768D Change in ownership of company carrying on property business.

(1)This section applies where there is a change in the ownership of a company carrying on a Schedule A business and—

(a)in the case of an investment company, either—

(i)paragraph (a), (b) or (c) of section 768B(1) applies, or

(ii)section 768C applies;

(b)in the case of a company which is not an investment company, paragraph (a) or (b) of section 768(1) applies.

(2)Where this section applies the following provisions have effect to prevent relief being given under section 392A by setting a Schedule A loss incurred by the company before the change of ownership against profits arising after the change.

(3)The accounting period in which the change of ownership occurs is treated for that purpose as two separate accounting periods, the first ending with the change and the second consisting of the remainder of the period.

(4)The profits or losses of the period in which the change occurs are apportioned to those two periods—

(a)in the case of an investment company—

(i)where paragraph (a), (b) or (c) of section 768B(1) applies, in accordance with Parts II and III of Schedule 28A, or

(ii)where section 768C applies, in accordance with Parts V and VI of that Schedule, and

(b)in the case of a company which is not an investment company, according to the length of the periods,

unless in any case the specified method of apportionment would work unjustly or unreasonably in which case such other method shall be used as appears just and reasonable.

(5)Relief under section 392A(1) against total profits of the same accounting period is available only in relation to each of those periods considered separately.

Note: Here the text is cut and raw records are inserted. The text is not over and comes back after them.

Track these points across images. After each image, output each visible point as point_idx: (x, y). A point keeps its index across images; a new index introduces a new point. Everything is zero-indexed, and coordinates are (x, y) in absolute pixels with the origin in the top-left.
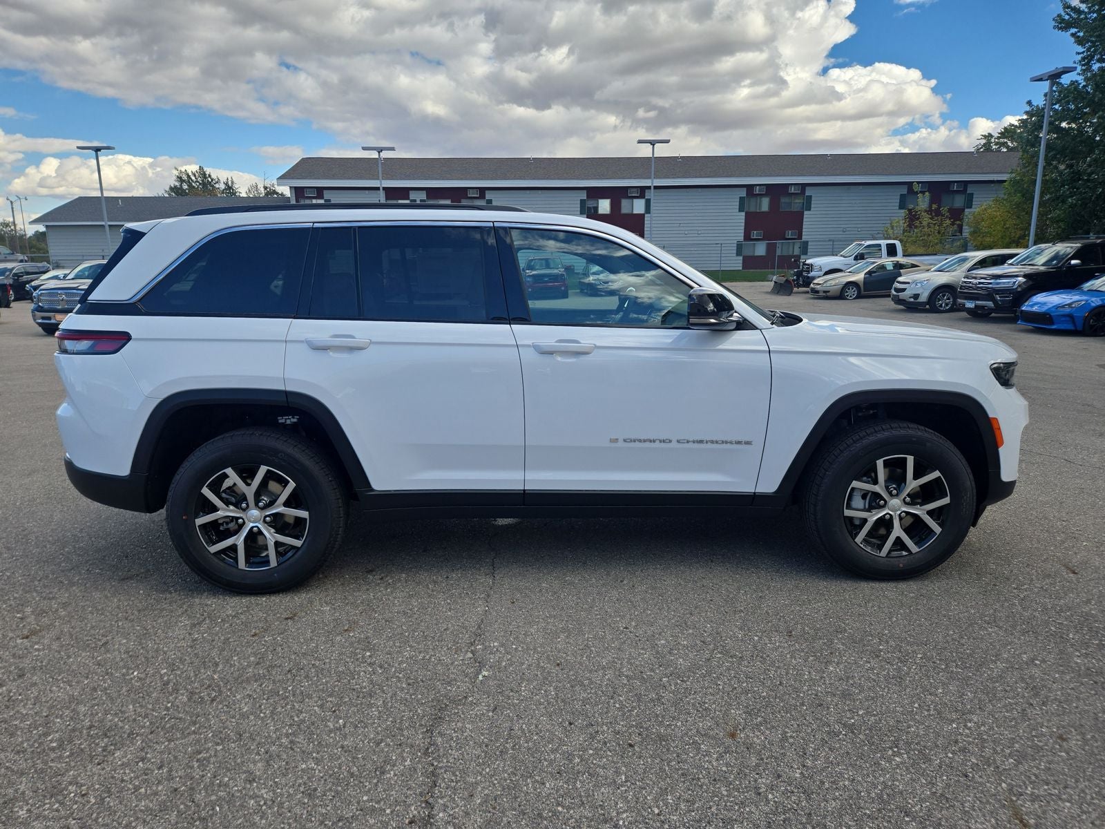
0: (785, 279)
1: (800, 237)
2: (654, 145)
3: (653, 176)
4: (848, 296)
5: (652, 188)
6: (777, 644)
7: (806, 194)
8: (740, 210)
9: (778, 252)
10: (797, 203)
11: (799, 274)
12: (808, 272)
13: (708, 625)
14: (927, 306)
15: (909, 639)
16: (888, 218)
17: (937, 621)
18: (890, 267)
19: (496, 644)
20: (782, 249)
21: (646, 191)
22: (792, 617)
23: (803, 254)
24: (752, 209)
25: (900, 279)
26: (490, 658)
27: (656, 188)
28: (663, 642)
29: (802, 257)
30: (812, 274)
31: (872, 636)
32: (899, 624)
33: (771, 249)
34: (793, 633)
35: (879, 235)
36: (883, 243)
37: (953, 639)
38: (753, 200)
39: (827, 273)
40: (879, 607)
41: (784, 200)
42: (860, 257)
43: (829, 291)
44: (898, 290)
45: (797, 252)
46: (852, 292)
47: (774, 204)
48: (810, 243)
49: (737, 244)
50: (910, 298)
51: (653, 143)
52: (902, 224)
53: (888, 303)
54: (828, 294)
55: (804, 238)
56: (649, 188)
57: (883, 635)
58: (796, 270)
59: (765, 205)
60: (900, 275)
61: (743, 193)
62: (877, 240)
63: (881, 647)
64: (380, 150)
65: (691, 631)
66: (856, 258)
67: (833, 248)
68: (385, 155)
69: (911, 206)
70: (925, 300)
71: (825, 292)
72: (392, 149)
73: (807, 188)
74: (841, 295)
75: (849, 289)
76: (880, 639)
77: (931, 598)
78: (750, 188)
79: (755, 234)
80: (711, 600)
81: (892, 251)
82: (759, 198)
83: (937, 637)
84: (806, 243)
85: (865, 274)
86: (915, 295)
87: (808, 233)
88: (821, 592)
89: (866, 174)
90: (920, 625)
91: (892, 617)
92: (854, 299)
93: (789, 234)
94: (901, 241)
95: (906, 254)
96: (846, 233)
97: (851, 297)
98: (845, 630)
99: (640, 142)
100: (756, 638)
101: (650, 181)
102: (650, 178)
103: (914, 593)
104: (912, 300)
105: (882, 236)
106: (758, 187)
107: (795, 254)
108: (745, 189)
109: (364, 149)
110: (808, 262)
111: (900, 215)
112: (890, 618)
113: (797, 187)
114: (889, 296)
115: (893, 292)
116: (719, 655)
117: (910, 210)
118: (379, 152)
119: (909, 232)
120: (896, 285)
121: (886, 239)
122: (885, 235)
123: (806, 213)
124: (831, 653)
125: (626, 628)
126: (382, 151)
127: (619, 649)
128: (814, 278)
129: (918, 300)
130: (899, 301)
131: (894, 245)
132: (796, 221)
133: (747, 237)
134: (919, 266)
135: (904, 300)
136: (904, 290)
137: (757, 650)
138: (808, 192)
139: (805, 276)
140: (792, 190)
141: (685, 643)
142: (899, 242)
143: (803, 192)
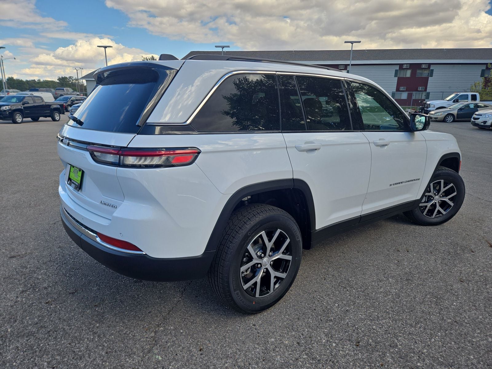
0: (415, 111)
1: (426, 90)
2: (352, 44)
3: (351, 59)
4: (447, 120)
5: (350, 65)
6: (347, 352)
7: (431, 69)
8: (395, 76)
9: (414, 98)
10: (425, 73)
11: (422, 109)
12: (428, 108)
13: (306, 330)
14: (491, 128)
15: (440, 359)
16: (473, 82)
17: (463, 345)
18: (472, 106)
19: (172, 328)
20: (416, 96)
21: (348, 66)
22: (363, 329)
23: (426, 99)
24: (401, 76)
25: (477, 113)
26: (163, 339)
27: (352, 65)
28: (273, 340)
29: (426, 100)
30: (429, 109)
31: (414, 353)
32: (435, 345)
33: (410, 96)
34: (360, 343)
35: (468, 90)
36: (470, 94)
37: (472, 364)
38: (402, 72)
39: (437, 109)
40: (425, 329)
41: (419, 71)
42: (456, 101)
43: (437, 118)
44: (475, 119)
45: (423, 97)
46: (450, 119)
47: (413, 74)
48: (430, 94)
49: (392, 93)
50: (482, 123)
51: (352, 43)
52: (481, 85)
53: (469, 125)
54: (437, 119)
55: (428, 91)
56: (349, 65)
57: (422, 353)
58: (421, 107)
59: (408, 74)
60: (477, 111)
61: (397, 68)
62: (467, 92)
63: (419, 364)
64: (223, 47)
65: (293, 333)
66: (454, 102)
67: (442, 96)
68: (225, 50)
69: (486, 76)
70: (490, 125)
71: (435, 118)
72: (228, 47)
73: (431, 66)
74: (444, 120)
75: (449, 117)
76: (419, 357)
77: (462, 325)
78: (401, 65)
79: (402, 88)
80: (315, 309)
81: (474, 98)
82: (405, 71)
83: (461, 361)
84: (429, 94)
85: (458, 110)
86: (484, 121)
87: (430, 88)
88: (388, 311)
89: (464, 59)
90: (450, 348)
91: (432, 338)
92: (451, 122)
93: (420, 88)
94: (480, 93)
95: (482, 100)
96: (451, 88)
97: (449, 121)
98: (397, 346)
99: (346, 42)
100: (334, 345)
101: (349, 61)
102: (350, 60)
103: (450, 319)
104: (482, 124)
105: (470, 90)
106: (405, 65)
107: (422, 99)
108: (399, 66)
109: (216, 47)
110: (428, 103)
111: (480, 80)
112: (430, 339)
113: (426, 65)
114: (470, 121)
115: (472, 120)
116: (305, 357)
117: (486, 78)
118: (222, 48)
119: (485, 89)
120: (474, 116)
121: (471, 92)
122: (471, 90)
123: (430, 78)
124: (382, 365)
125: (254, 325)
126: (224, 47)
127: (243, 342)
128: (430, 111)
129: (486, 124)
130: (475, 124)
131: (475, 95)
132: (424, 82)
133: (398, 90)
134: (488, 107)
135: (478, 124)
136: (478, 119)
137: (332, 355)
138: (432, 67)
139: (425, 110)
140: (424, 66)
141: (287, 342)
142: (478, 94)
143: (429, 67)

(6)A loss made in any accounting period beginning before the change of ownership may not be set off under section 392A(2) against, or deducted by virtue of section 392A(3) from—

(a)in the case of—

(i)an investment company where paragraph (a), (b) or (c) of section 768B(1) applies, or

(ii)a company which is not an investment company,

profits of an accounting period ending after the change of ownership;

(b)in the case of an investment company where section 768C applies, from so much of those profits as represents the relevant gain within the meaning of that section.

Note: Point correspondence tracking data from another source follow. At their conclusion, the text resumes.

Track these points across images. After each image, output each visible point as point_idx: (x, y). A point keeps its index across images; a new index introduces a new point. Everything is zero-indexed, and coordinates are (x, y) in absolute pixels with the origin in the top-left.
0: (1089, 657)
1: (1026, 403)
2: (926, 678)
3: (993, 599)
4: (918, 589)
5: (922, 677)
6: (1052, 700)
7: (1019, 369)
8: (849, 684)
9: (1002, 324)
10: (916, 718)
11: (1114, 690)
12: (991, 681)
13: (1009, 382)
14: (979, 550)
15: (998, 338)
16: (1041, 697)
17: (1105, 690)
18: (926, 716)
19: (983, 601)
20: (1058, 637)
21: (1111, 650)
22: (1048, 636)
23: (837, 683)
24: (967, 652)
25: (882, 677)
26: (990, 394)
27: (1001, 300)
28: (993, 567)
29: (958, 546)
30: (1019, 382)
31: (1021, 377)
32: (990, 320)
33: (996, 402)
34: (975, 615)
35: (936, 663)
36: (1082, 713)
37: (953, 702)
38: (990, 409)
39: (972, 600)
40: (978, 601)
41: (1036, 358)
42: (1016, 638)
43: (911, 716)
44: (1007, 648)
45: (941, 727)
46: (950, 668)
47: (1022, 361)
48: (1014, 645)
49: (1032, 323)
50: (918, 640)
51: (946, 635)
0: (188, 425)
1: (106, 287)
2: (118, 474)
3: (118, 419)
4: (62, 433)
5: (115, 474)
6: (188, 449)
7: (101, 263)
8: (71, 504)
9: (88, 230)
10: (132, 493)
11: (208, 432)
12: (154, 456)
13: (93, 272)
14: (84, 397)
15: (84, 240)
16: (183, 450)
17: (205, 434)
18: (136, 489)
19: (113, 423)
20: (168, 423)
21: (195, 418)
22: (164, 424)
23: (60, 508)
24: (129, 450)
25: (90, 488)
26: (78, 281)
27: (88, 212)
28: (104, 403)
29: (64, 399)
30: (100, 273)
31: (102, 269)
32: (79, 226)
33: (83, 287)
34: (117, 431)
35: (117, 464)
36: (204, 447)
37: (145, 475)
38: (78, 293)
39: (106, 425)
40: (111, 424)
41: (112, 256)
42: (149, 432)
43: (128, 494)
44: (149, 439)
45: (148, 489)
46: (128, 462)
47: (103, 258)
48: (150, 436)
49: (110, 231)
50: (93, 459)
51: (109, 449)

(7)Subsections (8) and (9) of section 768 (time limits for assessment; information powers) apply for the purposes of this section as they apply for the purposes of that section.

(8)In this section—

(a)any reference to a case where paragraph (a) or (b) of section 768(1) applies includes the case where that paragraph would apply if the reference there to a trade carried on by the company were to a Schedule A business carried on by it;

(b)investment company” has the same meaning as in Part IV.

(9)The provisions of this section apply in relation to an overseas property business as they apply in relation to a Schedule A business..

32U.K.In section 769 of the Taxes Act 1988 (rules for ascertaining change of ownership)—

(a)in subsections (1), (2)(d) and (5) for “and 768C" substitute “ , 768C and 768D ”;

(b)in subsection (3) for “or 768A" substitute “ , 768A or 768D ”; and

(c)in subsection (4) for “or 768C" substitute “ , 768C or 768D ”.